Удлиненные глаза сверкнули — скорее как у Люцифера, чем как у архангела Михаила.
— Мягко сказано, — засмеялась я. — Насколько я помню, он говорил, что все Фрэзеры невероятно упорны, а ты самый упорный из всех. Впрочем, — добавила я суховато, — я сама наблюдала кое-что в этом роде.
Он улыбнулся и, прихватив покрепче поводья, стал обводить наших лошадей вокруг большой лужи.
— Мм-ф, ну, я не могу сказать, что Дугал не прав, — заговорил он, преодолев препятствие. — Но если я и упорствую, то совершенно честно. Мой отец был таким же, и время от времени мы с ним вступали в противоречие, преодолеть которое можно было, только применив силу. Тогда-то мне и приходилось перегибаться через перекладину забора.
Внезапно моя лошадь заржала и фыркнула; Джейми быстро протянул руку и ухватил ее под уздцы.
— Хуш! Успокойся… успокойся, животинка!
Его собственный конь, менее пугливый, только дернулся и мотнул головой.
— В чем дело? — Я ничего не видела, хотя пятна лунного света испещряли дорогу и поле. Впереди виднелся сосновый лесок, и лошади почему-то не склонны были к нему приближаться.
— Не знаю. Постой здесь и не шуми. Садись верхом на свою лошадь и подержи мою. Если я крикну тебе, отпускай поводья и скачи.
Голос у Джейми был негромкий и ровный, он успокаивал меня так же, как лошадей. Что-то бормотнув лошади и шлепнув ее ладонью по шее, чтобы подогнать поближе ко мне, он с кинжалом в руке нырнул в заросли вереска.
Я насторожила глаза и уши, стараясь распознать, что же все-таки беспокоит лошадей: они то и дело переступали с ноги на ногу, уши торчком, хвосты подергиваются от возбуждения. От облаков к этому времени остались лишь клочья, уносимые ветром; тонкие их нити порой прочерчивали лик сияющего полумесяца. Несмотря на то что было светло, я ничего не сумела разглядеть ни на дороге, ни в зловещей на вид роще.

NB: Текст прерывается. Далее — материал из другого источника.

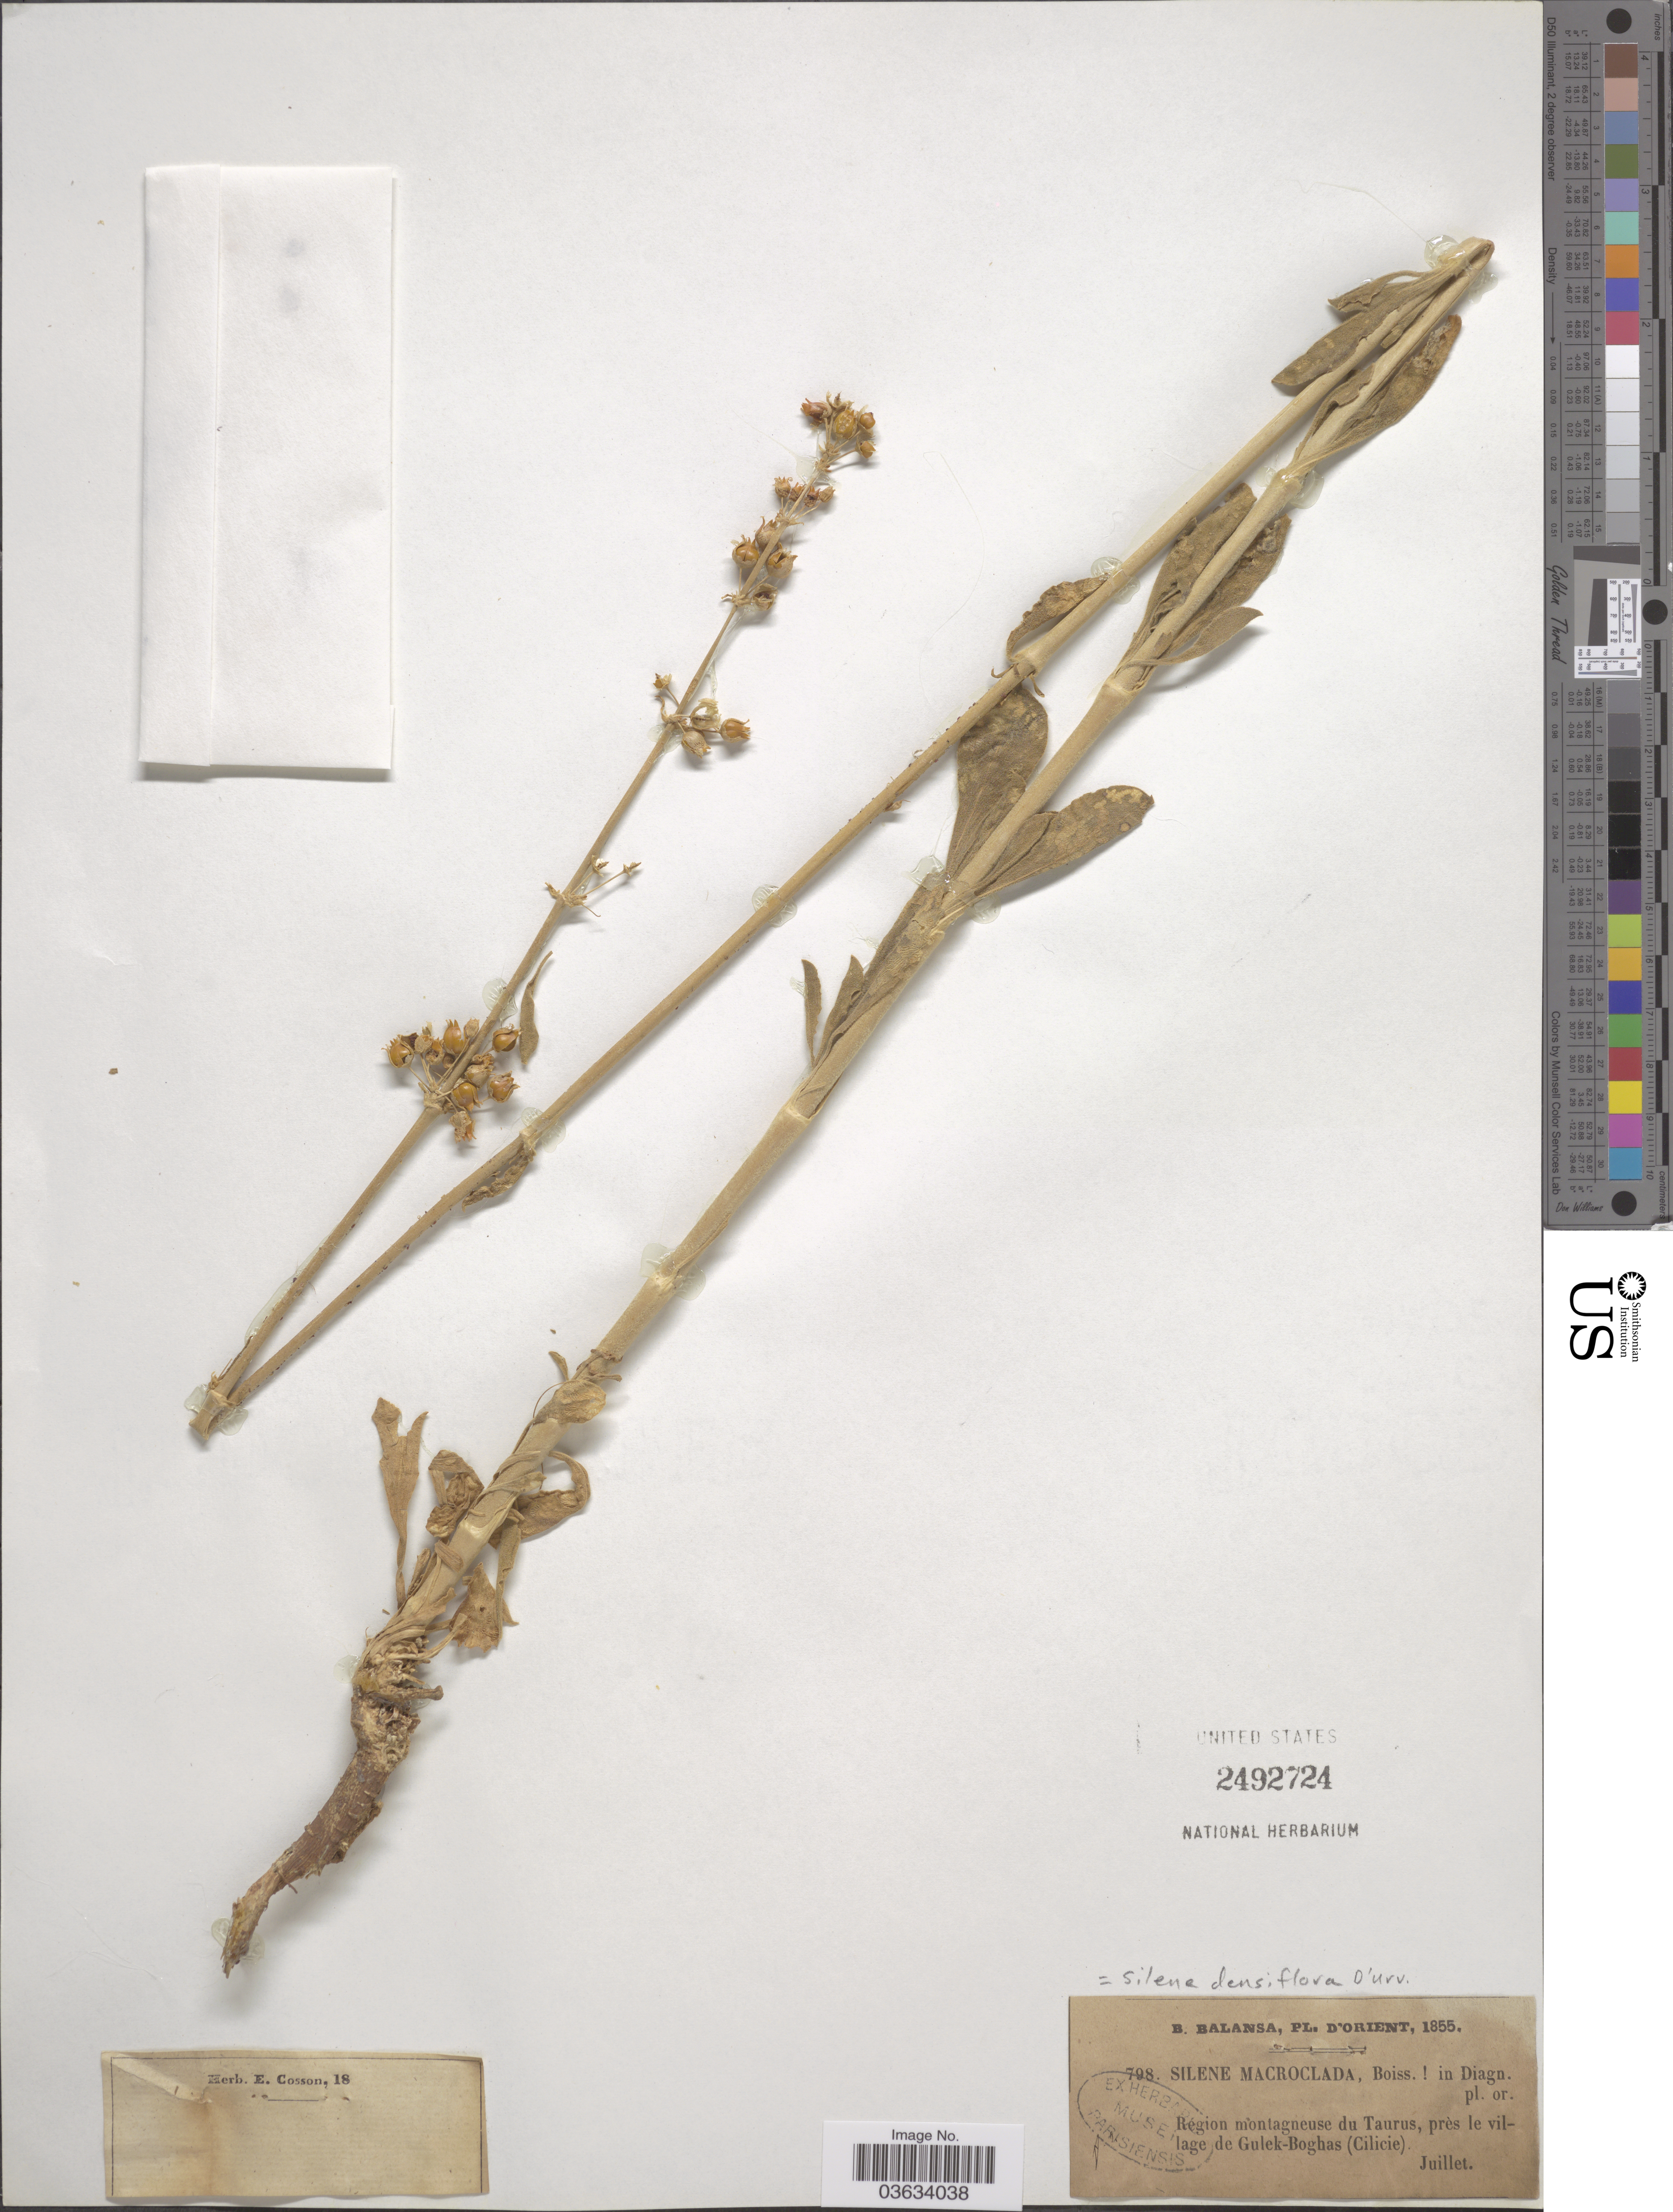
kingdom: Plantae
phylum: Tracheophyta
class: Magnoliopsida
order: Caryophyllales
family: Caryophyllaceae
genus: Silene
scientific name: Silene densiflora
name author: (Dusén) Bocquet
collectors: B. Balansa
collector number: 798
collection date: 1855-07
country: Turkey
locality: Orient. Région montagneuse du Taurus, près le village de Gulek-Boghas (Cilicie).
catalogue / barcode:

Час был поздний, а дорога неподходящая для разбойников, если таковые вообще встречались в горной Шотландии: здесь не так много путников, на которых стоило бы устраивать засады.
Роща была темная, но не тихая. Сосны о чем-то перешептывались, миллионы иголок омывались ветром. Сосны — деревья очень древние и такие загадочные в темноте. Голосеменные растения, носители шишек, разбрасыватели крылатых семян, они куда старше и крепче, нежели дубы или осины с их мягкой листвой и ломкими ветвями. Подходящее обиталище для призраков и злых духов, о которых рассказывает Руперт.
Это только ты можешь довести себя до страха перед деревьями, пускай даже их много, ругала я себя. Но куда подевался Джейми, в конце-то концов?
Рука, коснувшаяся моего бедра, заставила меня вскрикнуть, точно перепуганная летучая мышь — тоненьким пискливым голоском, что было вполне объяснимо: горло у меня перехватило от страха. Даже узнав Джейми, я, в неудержимом и бесконтрольном гневе, порожденном безумным страхом, ударила его в грудь.